Two grandmothers, one shared cultural heritage
I was fortunate enough to be loved by two grandmothers. Two amazing women who were very different in disposition and appearance but who loved their grandchildren with a fierceness only grandparents possess.
My mother’s mother lived near an uncle and was quite far away from us for regular visits. When she visited, she would have an extended stay in our home both in the city and in the ‘burbs.
My father’s mother always lived in the city. Different apartments, but always in the city. We would go and visit her or see her at an aunt’s house or another relative. She would occasionally come and spend a few days with us.
My paternal grandmother looked like what you think a city Italian-American would look like from her era. A simple dress, those clunky black shoes with heels and laces and a light sweater.
I do not think I ever saw her in pants. She always looked the same in my mind’s eye. She died when I was in my early 20s.

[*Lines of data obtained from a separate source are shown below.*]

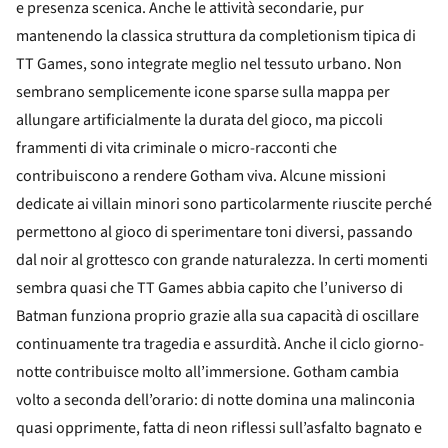
e presenza scenica. Anche le attività secondarie, pur
mantenendo la classica struttura da completionism tipica di
TT Games, sono integrate meglio nel tessuto urbano. Non
sembrano semplicemente icone sparse sulla mappa per
allungare artificialmente la durata del gioco, ma piccoli
frammenti di vita criminale o micro-racconti che
contribuiscono a rendere Gotham viva. Alcune missioni
dedicate ai villain minori sono particolarmente riuscite perché
permettono al gioco di sperimentare toni diversi, passando
dal noir al grottesco con grande naturalezza. In certi momenti
sembra quasi che TT Games abbia capito che l’universo di
Batman funziona proprio grazie alla sua capacità di oscillare
continuamente tra tragedia e assurdità. Anche il ciclo giorno-
notte contribuisce molto all’immersione. Gotham cambia
volto a seconda dell’orario: di notte domina una malinconia
quasi opprimente, fatta di neon riflessi sull’asfalto bagnato e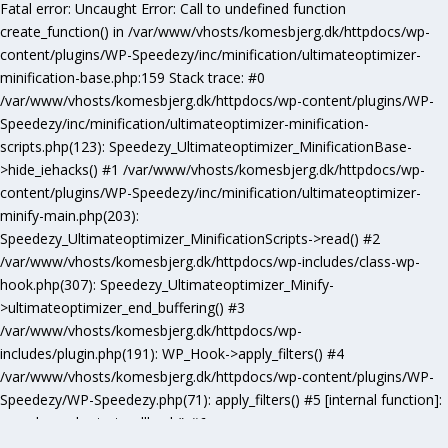
Fatal error
: Uncaught Error: Call to undefined function
create_function() in /var/www/vhosts/komesbjerg.dk/httpdocs/wp-
content/plugins/WP-Speedezy/inc/minification/ultimateoptimizer-
minification-base.php:159 Stack trace: #0
/var/www/vhosts/komesbjerg.dk/httpdocs/wp-content/plugins/WP-
Speedezy/inc/minification/ultimateoptimizer-minification-
scripts.php(123): Speedezy_Ultimateoptimizer_MinificationBase-
>hide_iehacks() #1 /var/www/vhosts/komesbjerg.dk/httpdocs/wp-
content/plugins/WP-Speedezy/inc/minification/ultimateoptimizer-
minify-main.php(203):
Speedezy_Ultimateoptimizer_MinificationScripts->read() #2
/var/www/vhosts/komesbjerg.dk/httpdocs/wp-includes/class-wp-
hook.php(307): Speedezy_Ultimateoptimizer_Minify-
>ultimateoptimizer_end_buffering() #3
/var/www/vhosts/komesbjerg.dk/httpdocs/wp-
includes/plugin.php(191): WP_Hook->apply_filters() #4
/var/www/vhosts/komesbjerg.dk/httpdocs/wp-content/plugins/WP-
Speedezy/WP-Speedezy.php(71): apply_filters() #5 [internal function]:
speedezy_ob_start_callback() #6
/var/www/vhosts/komesbjerg.dk/httpdocs/wp-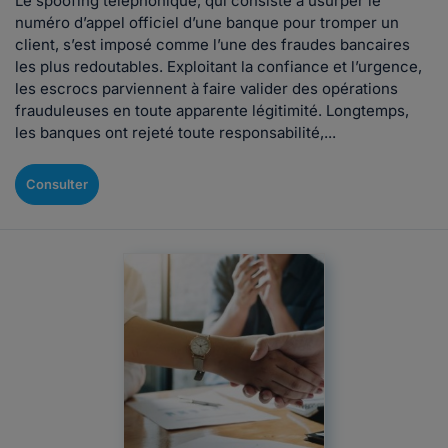
Le spoofing téléphonique, qui consiste à usurper le
numéro d’appel officiel d’une banque pour tromper un
client, s’est imposé comme l’une des fraudes bancaires
les plus redoutables. Exploitant la confiance et l’urgence,
les escrocs parviennent à faire valider des opérations
frauduleuses en toute apparente légitimité. Longtemps,
les banques ont rejeté toute responsabilité,...
Consulter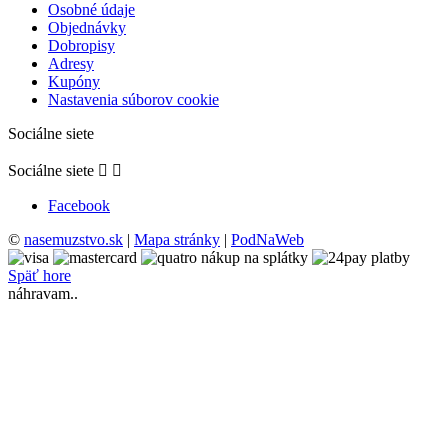
Osobné údaje
Objednávky
Dobropisy
Adresy
Kupóny
Nastavenia súborov cookie
Sociálne siete
Sociálne siete


Facebook
©
nasemuzstvo.sk
|
Mapa stránky
|
PodNaWeb
Späť hore
náhravam..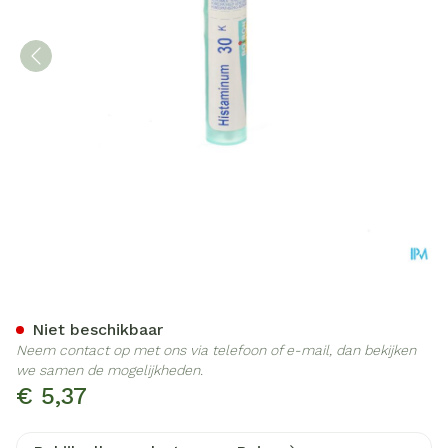
Histaminum 30k Gr 4g Boir
Niet beschikbaar
Neem contact op met ons via telefoon of e-mail, dan bekijken
we samen de mogelijkheden.
€ 5,37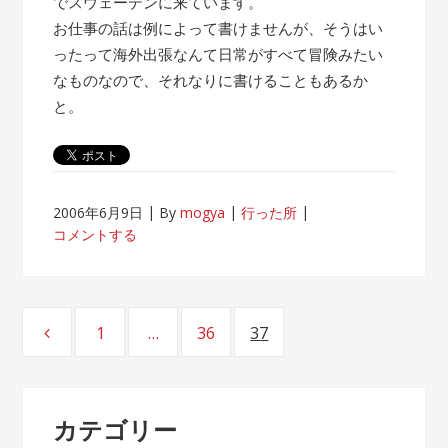
でスウェーデンに来ています。
お仕事の話は例によって書けませんが、そうはい
ったって海外出張なんて日常がすべて冒険みたい
なものなので、それなりに書けることもあるか
と。
2006年6月9日
By
mogya
行った所
コメントする
投
1
…
36
37
ページ
ページ
ページ
稿
ナ
カテゴリー
ビ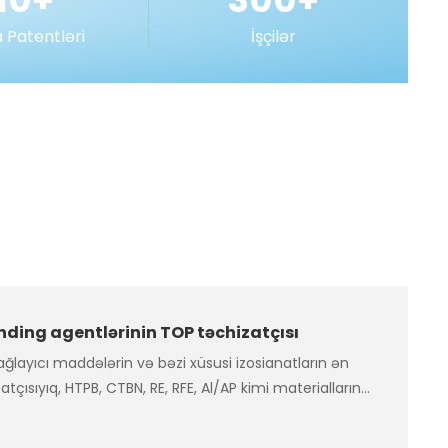
a Patentləri
İşçilər
ding agentlərinin TOP təchizatçısı
ağlayıcı maddələrin və bəzi xüsusi izosianatların ən
atçısıyıq, HTPB, CTBN, RE, RFE, Al/AP kimi materialların
ziyası vermək hüququna sahibik, dəyər təklif etməyə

My maternal grandmother was more modern. In fact, I don’t recall her wearing dresses. She was always on the move.
She drove like she was in a race. My father’s mother walked with deliberation and to my knowledge never had her driver’s license. She died when I was more than halfway through my 30s.
We did not call either Nonna or Mom-Mom. They were both grandmom or grandma. Their first names were similar sounding; think Mary and Marie.
Both women were of Italian descent. I think my maternal grandmother became more American-ized because she married a man of mostly Irish ancestry.
My paternal grandmom used to speak a little Italian when she didn’t want to use English.
We had a cat growing up who liked to escape the house. My grandmother would use a slightly profane word for tramp for the cat—puttanella. Or she would tell us to sit down and she would use the Italian word for butt—culo.
Both women had memorable kitchen talents. In fact, I make dishes both women used to make. Ironically, my two favorite dishes from my grandmothers utilizes potatoes.
I have no memories of my grandfathers. Both were deceased by the time I could speak in sentences. But while my parents were younger, their mothers would help their husbands out in their independent businesses. It is from both women, that I learned the importance of hard work.
Funny enough, both women were a little vain about their age. My dad’s mom would always insist she was 29, she passed away at near to 90. My mom’s mother was known to lie about her age. She too was about 90 when she died.
They also loved me and all their grandchildren with an intensity that is really only appreciated after their passing.
My maternal grandmother showed her love in actions and gifts. She would ask about our lives and even though she lived nowhere near Hammonton, she subscribed to this paper so that she could understand about where her family was living.
My dad’s mother would sign her cards to us with lines and lines of x’s and o’s. As she grew older, the number of hugs and kisses were less in the cards but she always made sure to tell us how much she loved us.
It has been years since they have both been alive. They are missed every day.